Sera may appear in the Trespasser downloadable content (DLC) if she stays in the Inquisitor's party, where she will offer the Inquisitor membership in the Friends of Red Jenny. The Inquisitor may accept Sera's wedding proposal if they are still in a relationship by the events of Trespasser; this is noted by Jessica Hylton, author of an essay published in the book Women and Video Game Modding: Essays on Gender and the Digital Community, as "one of the first explicitly same-sex weddings seen on screen" at the time. If Sera is not in a romantic relationship with the Inquisitor, the epilogue for the Trespasser DLC reveals that she is dating the dwarven arcanist, Dagna.

==Critical reception==
Sera has received a mixed response from critics and players. Gita Jackson, writing for Kotaku, said Sera is "hate at first sight" for her, but conceded that the character is not poorly written. She took issue with the fact that Sera's personality is too self-absorbed to have long-term plans, and that the class issues she fights for is eclipsed by her personal issues. She compares and contrasts her to Robin Hood, noting that "Robin Hood, though, had a specific man he wanted to overthrow, to help specific people, overthrowing a specific oppressive system for the betterment of a community. Sera doesn’t have any specificity, nor any real desire to create lasting change for the lower classes". Kath Rella, guest writing for The Queerness for its gaming month in March 2017, said her first impression of Sera is "rude, crude and thoroughly argumentative", and that she is "like a chimpanzee on cocaine". Conversely, Fraser Brown from PCGamesN called Sera the best character in Inquisition, and mentions The Iron Bull being the closest contender. Among the aspects that Brown has praised include her antics, her incidental party banter, and the "Sera Was Never" song. He noted that Sera is paradoxically loopy yet grounded as a character, and that she "elicit strong feelings. A lot of people seem to hate her", comparing her divisive reception to the general public perception of marmite. Nicholas Scibetta from GameCrate was in agreement, praising Sera's sense of humour, her combat abilities and spontaneous reactions to various adversaries, her personal quests and side missions, the "Sera Was Never" song, as well as her care and concern for the common folk.
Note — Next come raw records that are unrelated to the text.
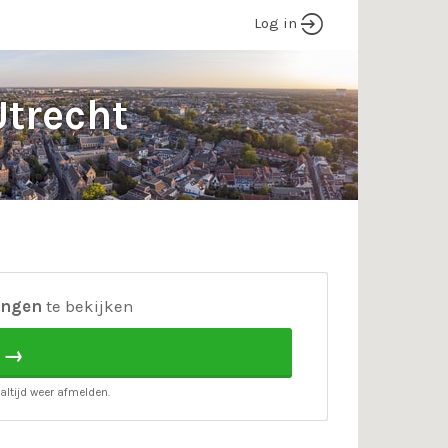
Log in
trecht
ingen
te bekijken
 →
altijd weer afmelden.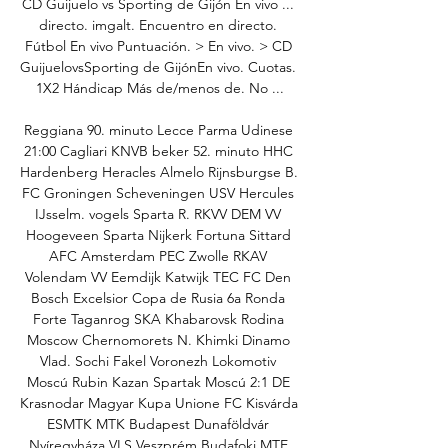
CD Guijuelo vs Sporting de Gijón En vivo ... 
directo. imgalt. Encuentro en directo. 
Fútbol En vivo Puntuación. > En vivo. > CD 
GuijuelovsSporting de GijónEn vivo. Cuotas. 
1X2 Hándicap Más de/menos de. No ...

Reggiana 90. minuto Lecce Parma Udinese 
21:00 Cagliari KNVB beker 52. minuto HHC 
Hardenberg Heracles Almelo Rijnsburgse B. 
FC Groningen Scheveningen USV Hercules 
IJsselm. vogels Sparta R. RKVV DEM VV 
Hoogeveen Sparta Nijkerk Fortuna Sittard 
AFC Amsterdam PEC Zwolle RKAV 
Volendam VV Eemdijk Katwijk TEC FC Den 
Bosch Excelsior Copa de Rusia 6a Ronda 
Forte Taganrog SKA Khabarovsk Rodina 
Moscow Chernomorets N. Khimki Dinamo 
Vlad. Sochi Fakel Voronezh Lokomotiv 
Moscú Rubin Kazan Spartak Moscú 2:1 DE 
Krasnodar Magyar Kupa Unione FC Kisvárda 
ESMTK MTK Budapest Dunaföldvár 
Nyíregyháza VLS Veszprém Budafoki MTE 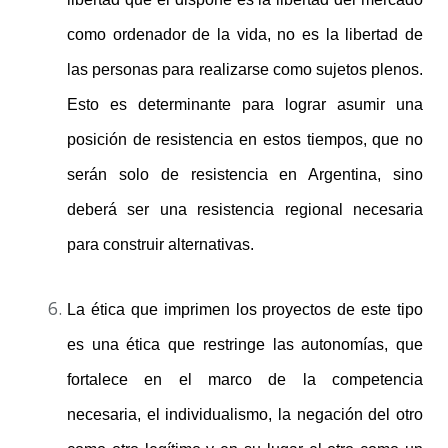
como ordenador de la vida, no es la libertad de
las personas para realizarse como sujetos plenos.
Esto es determinante para lograr asumir una
posición de resistencia en estos tiempos, que no
serán solo de resistencia en Argentina, sino
deberá ser una resistencia regional necesaria
para construir alternativas.
La ética que imprimen los proyectos de este tipo
es una ética que restringe las autonomías, que
fortalece en el marco de la competencia
necesaria, el individualismo, la negación del otro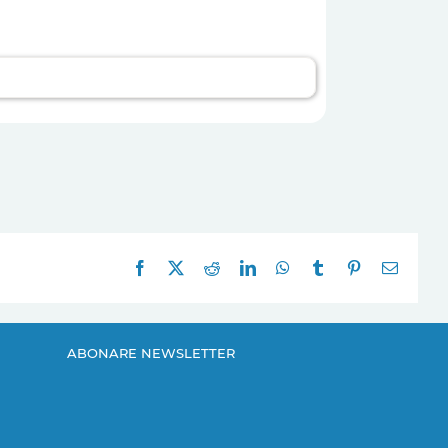
Facebook
X
Reddit
LinkedIn
WhatsApp
Tumblr
Pinterest
E-
mail:
ABONARE NEWSLETTER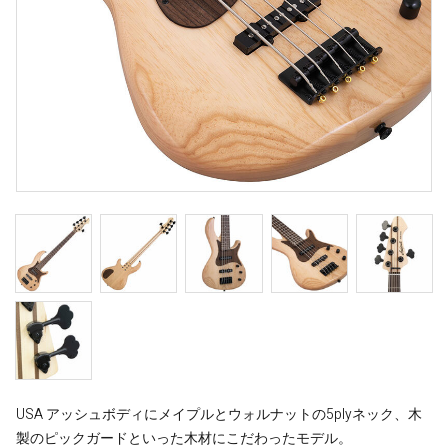
USA アッシュボディにメイプルとウォルナットの5plyネック、木
製のピックガードといった木材にこだわったモデル。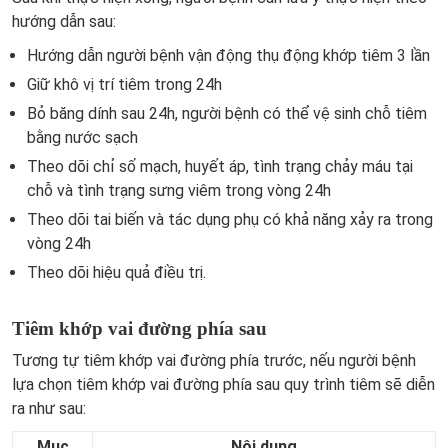
hướng dẫn sau:
Hướng dẫn người bệnh vận động thụ động khớp tiêm 3 lần
Giữ khô vị trí tiêm trong 24h
Bỏ băng dính sau 24h, người bệnh có thể vệ sinh chỗ tiêm
bằng nước sạch
Theo dõi chỉ số mạch, huyết áp, tình trạng chảy máu tại
chỗ và tình trạng sưng viêm trong vòng 24h
Theo dõi tai biến và tác dụng phụ có khả năng xảy ra trong
vòng 24h
Theo dõi hiệu quả điều trị.
Tiêm khớp vai đường phía sau
Tương tự tiêm khớp vai đường phía trước, nếu người bệnh
lựa chọn tiêm khớp vai đường phía sau quy trình tiêm sẽ diễn
ra như sau:
Mục
Nội dung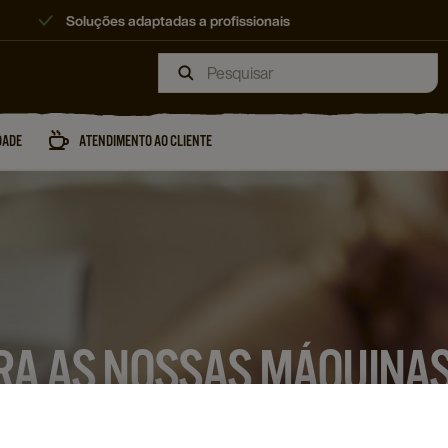
Soluções adaptadas a profissionais
DADE
ATENDIMENTO AO CLIENTE
A AS NOSSAS MÁQUINAS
The depiction of Sera's sexuality in Inquisition has been commended by some sources for its avoidance of tokenism: MCV/Develop staff considers her character to be properly fleshed out and without the usual stereotypes of a poorly written or implemented LGBT character that exists simply to tick a box. Rella said Sera is not just another stereotypical angry lesbian, but a multi-layered character who requires patience to understand. She believed that Sera is one of the best-written characters in Bioware games, and that her character arc progressed in a realistic fashion across Inquisition's narrative. Rella liked that the focus is on Sera's character, actions and abilities, while her sexuality is a relatively minor part of her personality. Lucy O'Brien from IGN felt Sera was very "alive" and "three-dimensional" in the game, though she clashed with her Inquisitor character on numerous matters of principle. She disclosed that the aftermath of her character's relationship breakdown with Sera left her feeling "needy and gross and alone", but praised Bioware's integrity for not tying up Inquisition's romances in "neat little boxes", and for showing "a willingness to ditch the usual power fantasies in the pursuit of authenticity". On the other hand, Hylton alleged that the depiction of the lesbian relationship between the Inquisitor and Sera is "fetishized" and reinforces "some troubling stereotypes".